17 maj 2023

Piosnka międzypokoleniowa

  


Każde pokolenie ma własne prochy:

liść zielony dawno już zeschnięty a drugi soczysty, w ustach włókien splot,

kokaina odebrana fanom Coca-Coli, niewinni czarodzieje, dragi,

ecstasy, dopalacze, kolorowych pigułek miot; poznaję wasze oczy.

 

W nich odbija się waleczna Kartagina,

erotyczny Rzym, który rozniósł dawną sławę w pył,

i Wandalowie: nie można zarzucić im barbarzyństwa

większego niż Auschwitz, zwalony teatr w Mariupolu i oderwany Krym.

 

Spaliśmy pod tym samym niebem, raz błękitnym, raz szalonym,

wasz odrębny horyzont oddalał od naszych gwiazd.

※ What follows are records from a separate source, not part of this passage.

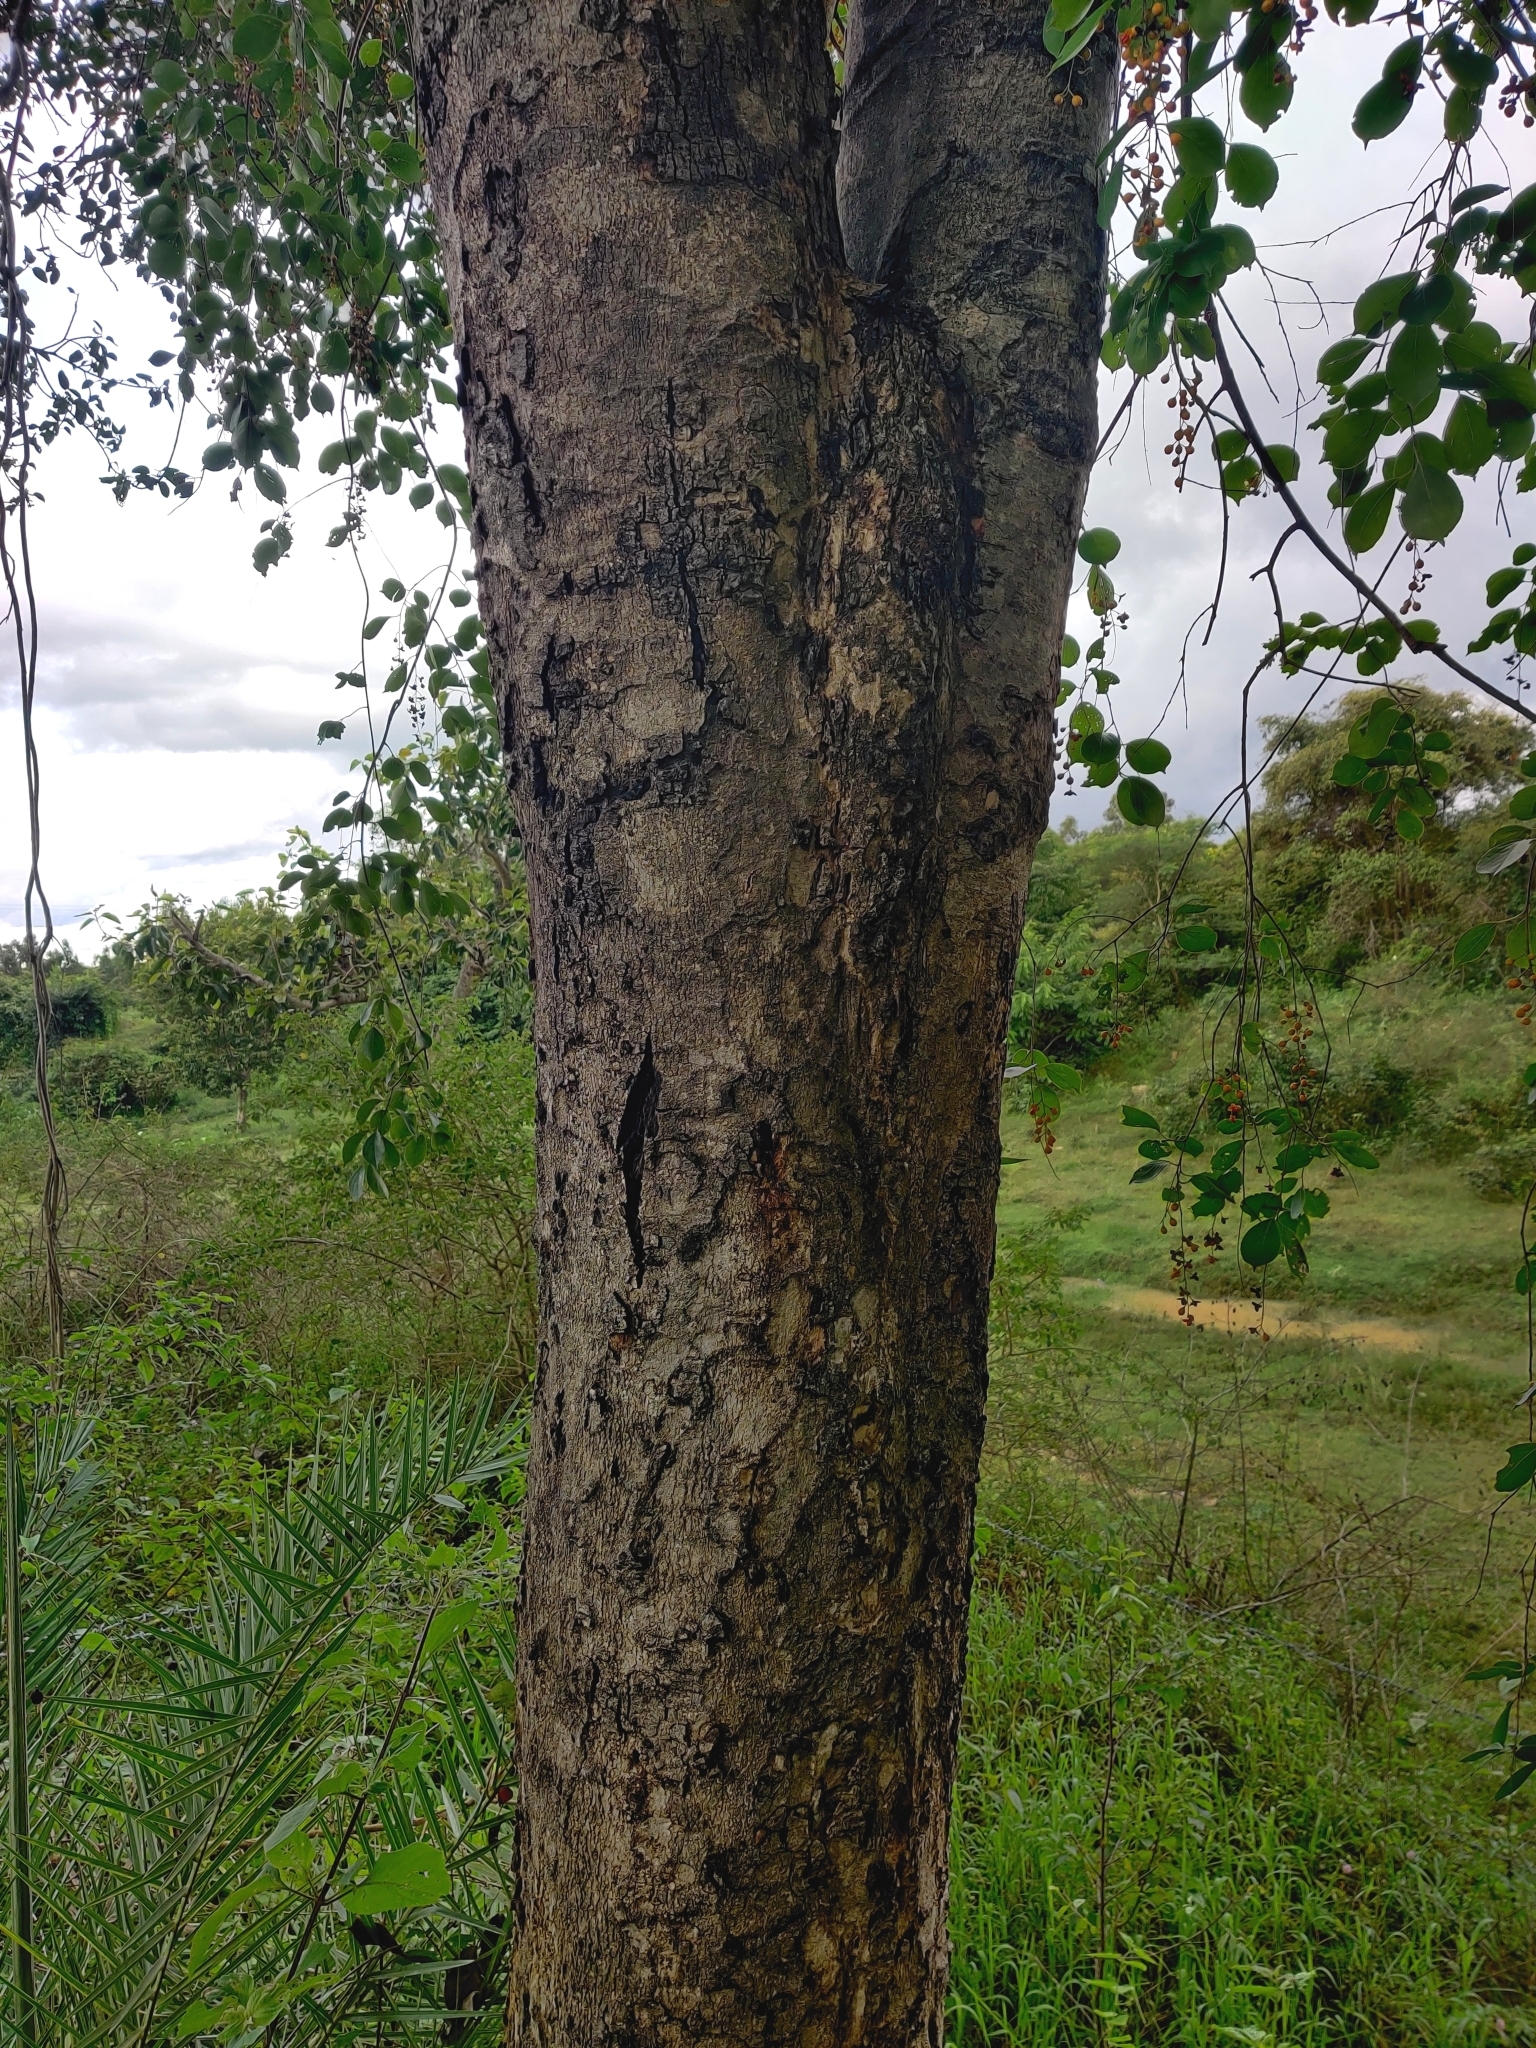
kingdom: Plantae
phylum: Tracheophyta
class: Magnoliopsida
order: Celastrales
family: Celastraceae
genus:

Byliśmy dziećmi Niedźwiedzicy, podobnie jak wy zagubieni

z badylkiem w ręku, który prowadził na inny śmiertelny dach.

 

Kiedy zapisuję wasz czas nieuchronnie skazany na próbę, wiem,

jest podobny do naszej błędnej drogi, choć nie taki sam.

Zgaduję więc waszą absurdalną wolność, którą nie tylko młodzi

bezpowrotnie tracą, lecz jeszcze idący na haju po cierpkiej nocy.